▶ _Excerpted records_:
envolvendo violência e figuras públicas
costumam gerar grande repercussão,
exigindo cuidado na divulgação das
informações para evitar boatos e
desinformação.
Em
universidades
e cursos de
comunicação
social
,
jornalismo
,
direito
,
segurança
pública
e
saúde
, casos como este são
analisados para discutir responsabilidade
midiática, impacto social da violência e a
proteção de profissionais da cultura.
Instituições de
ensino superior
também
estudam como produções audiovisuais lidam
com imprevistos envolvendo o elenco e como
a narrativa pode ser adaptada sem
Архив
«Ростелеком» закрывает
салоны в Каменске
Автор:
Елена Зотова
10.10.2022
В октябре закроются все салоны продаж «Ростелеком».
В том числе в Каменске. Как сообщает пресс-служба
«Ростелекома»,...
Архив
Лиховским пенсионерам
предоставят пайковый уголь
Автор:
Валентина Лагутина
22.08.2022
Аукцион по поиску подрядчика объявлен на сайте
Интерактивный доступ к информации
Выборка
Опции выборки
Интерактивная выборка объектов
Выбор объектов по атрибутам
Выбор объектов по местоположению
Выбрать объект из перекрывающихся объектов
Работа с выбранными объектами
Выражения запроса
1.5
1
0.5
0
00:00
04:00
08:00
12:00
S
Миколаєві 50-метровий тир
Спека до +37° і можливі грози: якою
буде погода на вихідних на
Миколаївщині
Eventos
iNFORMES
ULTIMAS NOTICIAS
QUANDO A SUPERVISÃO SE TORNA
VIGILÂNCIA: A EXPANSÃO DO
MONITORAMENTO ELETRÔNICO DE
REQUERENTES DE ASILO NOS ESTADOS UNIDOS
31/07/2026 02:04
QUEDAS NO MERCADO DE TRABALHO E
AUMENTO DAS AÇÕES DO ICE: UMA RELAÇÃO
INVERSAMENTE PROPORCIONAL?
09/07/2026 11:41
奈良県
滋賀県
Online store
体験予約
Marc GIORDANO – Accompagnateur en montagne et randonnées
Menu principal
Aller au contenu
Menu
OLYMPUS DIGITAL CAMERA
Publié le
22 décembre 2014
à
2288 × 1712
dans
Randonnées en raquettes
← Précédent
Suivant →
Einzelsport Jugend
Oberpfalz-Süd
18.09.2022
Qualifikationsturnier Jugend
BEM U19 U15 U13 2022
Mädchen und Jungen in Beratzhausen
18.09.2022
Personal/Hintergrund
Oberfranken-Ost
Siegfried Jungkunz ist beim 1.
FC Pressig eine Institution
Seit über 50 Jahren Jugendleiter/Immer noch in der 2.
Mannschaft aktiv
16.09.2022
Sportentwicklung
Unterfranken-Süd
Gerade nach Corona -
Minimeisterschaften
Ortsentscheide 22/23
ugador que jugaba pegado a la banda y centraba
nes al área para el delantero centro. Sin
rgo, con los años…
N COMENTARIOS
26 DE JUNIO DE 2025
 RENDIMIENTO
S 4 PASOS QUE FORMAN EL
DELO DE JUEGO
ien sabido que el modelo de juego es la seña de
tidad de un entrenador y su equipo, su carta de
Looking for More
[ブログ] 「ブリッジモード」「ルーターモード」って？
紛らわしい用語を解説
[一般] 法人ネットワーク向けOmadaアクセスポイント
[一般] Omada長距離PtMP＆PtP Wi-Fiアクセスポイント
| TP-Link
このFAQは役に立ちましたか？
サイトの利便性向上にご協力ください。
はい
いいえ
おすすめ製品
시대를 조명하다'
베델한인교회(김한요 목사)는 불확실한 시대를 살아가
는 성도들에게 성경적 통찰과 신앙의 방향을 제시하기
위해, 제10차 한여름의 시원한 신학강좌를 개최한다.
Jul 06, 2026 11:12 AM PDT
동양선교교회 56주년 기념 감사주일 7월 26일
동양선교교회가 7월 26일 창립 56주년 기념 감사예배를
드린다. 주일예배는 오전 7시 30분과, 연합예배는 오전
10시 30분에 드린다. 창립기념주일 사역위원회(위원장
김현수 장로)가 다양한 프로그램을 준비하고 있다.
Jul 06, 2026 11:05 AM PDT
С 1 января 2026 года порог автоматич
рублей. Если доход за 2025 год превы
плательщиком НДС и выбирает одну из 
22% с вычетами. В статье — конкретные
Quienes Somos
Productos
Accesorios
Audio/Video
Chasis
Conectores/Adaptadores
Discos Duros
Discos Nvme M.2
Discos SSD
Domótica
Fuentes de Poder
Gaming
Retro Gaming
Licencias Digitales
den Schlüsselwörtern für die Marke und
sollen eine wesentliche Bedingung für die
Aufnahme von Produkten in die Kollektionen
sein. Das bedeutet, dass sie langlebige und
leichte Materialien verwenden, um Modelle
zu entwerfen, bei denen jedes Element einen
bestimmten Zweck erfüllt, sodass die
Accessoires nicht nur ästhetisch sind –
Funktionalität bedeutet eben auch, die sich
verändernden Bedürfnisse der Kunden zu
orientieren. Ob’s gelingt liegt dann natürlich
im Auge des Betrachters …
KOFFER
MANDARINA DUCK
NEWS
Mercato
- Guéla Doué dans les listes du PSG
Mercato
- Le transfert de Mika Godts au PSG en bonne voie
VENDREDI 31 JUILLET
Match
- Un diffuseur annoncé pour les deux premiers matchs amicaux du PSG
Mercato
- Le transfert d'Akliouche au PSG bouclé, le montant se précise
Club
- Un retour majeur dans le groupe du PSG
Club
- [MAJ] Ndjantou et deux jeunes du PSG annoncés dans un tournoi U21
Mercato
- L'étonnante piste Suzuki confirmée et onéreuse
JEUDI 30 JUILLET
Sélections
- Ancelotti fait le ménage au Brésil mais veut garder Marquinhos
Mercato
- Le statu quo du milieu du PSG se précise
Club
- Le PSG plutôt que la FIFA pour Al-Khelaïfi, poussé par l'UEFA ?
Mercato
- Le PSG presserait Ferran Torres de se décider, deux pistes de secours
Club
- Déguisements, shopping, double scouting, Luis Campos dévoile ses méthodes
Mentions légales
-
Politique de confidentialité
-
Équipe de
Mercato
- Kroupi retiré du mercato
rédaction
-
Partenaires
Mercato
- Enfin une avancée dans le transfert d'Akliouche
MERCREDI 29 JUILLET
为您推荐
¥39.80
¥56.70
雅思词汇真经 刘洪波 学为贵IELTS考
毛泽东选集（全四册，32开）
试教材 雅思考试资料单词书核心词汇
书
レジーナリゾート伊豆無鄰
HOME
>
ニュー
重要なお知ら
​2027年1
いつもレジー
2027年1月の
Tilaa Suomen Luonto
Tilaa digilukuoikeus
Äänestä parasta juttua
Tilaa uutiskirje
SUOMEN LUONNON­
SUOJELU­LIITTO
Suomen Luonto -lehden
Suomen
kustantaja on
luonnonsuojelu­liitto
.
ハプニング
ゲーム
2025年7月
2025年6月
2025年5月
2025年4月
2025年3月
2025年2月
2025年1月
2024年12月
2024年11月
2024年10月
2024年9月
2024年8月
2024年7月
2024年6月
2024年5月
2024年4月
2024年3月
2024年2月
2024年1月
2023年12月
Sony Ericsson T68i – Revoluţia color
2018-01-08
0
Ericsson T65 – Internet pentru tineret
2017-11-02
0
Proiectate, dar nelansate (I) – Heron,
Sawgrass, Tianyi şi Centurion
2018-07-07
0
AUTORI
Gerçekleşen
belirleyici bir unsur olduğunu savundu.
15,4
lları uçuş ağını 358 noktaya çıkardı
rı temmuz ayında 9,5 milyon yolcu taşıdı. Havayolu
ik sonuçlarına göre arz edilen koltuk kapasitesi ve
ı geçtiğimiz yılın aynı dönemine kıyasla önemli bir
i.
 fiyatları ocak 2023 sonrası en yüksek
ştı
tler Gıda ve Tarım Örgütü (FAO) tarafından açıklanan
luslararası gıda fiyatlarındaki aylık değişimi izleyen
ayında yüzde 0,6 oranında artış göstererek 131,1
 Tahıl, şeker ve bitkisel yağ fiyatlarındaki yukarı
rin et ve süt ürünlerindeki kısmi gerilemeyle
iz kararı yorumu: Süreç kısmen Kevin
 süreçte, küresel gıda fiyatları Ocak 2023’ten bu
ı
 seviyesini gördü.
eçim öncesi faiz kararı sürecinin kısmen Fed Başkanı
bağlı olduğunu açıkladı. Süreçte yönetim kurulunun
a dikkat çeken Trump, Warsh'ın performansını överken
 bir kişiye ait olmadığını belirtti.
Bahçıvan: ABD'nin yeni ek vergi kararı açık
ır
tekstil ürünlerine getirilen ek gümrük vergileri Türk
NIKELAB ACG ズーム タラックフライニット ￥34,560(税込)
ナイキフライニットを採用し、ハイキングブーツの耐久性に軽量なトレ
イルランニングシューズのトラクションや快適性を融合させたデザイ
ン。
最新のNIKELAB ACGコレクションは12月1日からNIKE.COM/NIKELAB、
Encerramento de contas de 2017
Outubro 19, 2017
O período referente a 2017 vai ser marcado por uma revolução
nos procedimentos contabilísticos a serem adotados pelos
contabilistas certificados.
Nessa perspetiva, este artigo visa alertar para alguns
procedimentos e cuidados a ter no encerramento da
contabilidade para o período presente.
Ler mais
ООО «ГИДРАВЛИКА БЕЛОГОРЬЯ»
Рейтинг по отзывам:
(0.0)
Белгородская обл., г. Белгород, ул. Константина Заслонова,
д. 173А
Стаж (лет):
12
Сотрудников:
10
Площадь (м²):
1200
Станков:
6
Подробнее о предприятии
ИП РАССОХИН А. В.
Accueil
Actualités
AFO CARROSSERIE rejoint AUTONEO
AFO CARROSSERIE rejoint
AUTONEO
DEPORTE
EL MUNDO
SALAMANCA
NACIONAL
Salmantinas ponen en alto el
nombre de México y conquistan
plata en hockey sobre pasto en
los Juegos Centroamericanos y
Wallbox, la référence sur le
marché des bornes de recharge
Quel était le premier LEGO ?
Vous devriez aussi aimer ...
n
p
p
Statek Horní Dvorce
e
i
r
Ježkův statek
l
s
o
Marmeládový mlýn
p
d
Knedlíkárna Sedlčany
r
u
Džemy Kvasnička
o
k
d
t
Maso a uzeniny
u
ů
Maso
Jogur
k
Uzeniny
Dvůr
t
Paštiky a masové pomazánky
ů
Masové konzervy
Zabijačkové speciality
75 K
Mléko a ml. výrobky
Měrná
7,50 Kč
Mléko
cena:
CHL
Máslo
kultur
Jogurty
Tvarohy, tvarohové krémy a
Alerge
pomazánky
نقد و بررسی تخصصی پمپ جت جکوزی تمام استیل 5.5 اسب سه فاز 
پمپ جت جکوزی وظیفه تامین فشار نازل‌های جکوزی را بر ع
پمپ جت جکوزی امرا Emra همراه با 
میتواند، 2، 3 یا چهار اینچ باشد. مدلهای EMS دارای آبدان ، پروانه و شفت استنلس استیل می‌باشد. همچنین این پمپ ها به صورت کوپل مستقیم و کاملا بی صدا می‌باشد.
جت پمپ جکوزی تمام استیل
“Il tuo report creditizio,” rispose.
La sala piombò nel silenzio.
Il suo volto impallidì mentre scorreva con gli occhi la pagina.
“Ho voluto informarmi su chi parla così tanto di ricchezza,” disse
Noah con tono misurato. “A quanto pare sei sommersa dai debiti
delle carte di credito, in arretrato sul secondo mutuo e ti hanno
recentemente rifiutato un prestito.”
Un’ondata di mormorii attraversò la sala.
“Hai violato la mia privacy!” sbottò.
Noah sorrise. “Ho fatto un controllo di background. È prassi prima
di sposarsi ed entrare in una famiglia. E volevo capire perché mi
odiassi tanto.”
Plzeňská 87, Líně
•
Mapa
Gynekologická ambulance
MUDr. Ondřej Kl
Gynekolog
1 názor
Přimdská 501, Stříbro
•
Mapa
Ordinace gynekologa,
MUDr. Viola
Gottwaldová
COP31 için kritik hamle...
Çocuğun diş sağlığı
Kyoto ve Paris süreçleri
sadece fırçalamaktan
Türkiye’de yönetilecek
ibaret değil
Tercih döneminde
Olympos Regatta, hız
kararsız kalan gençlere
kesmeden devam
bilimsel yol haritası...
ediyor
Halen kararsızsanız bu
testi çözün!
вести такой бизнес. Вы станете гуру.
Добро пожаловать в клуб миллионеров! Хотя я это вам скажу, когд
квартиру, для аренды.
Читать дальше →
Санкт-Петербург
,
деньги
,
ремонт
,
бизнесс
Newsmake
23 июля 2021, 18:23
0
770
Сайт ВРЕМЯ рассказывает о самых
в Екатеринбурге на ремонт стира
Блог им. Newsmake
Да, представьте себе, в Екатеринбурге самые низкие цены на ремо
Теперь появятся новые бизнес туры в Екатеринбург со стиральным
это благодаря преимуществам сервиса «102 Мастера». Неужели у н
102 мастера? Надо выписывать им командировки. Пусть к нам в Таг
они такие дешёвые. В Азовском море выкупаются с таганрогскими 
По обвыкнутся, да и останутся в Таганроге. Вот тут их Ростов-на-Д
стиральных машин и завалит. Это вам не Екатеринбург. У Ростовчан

▶ _Written task_:
Go through the records above and copy every line holding the word "este".

▶ _Answer for this exercise_:
, casos como este são
Nessa perspetiva, este artigo visa alertar para alguns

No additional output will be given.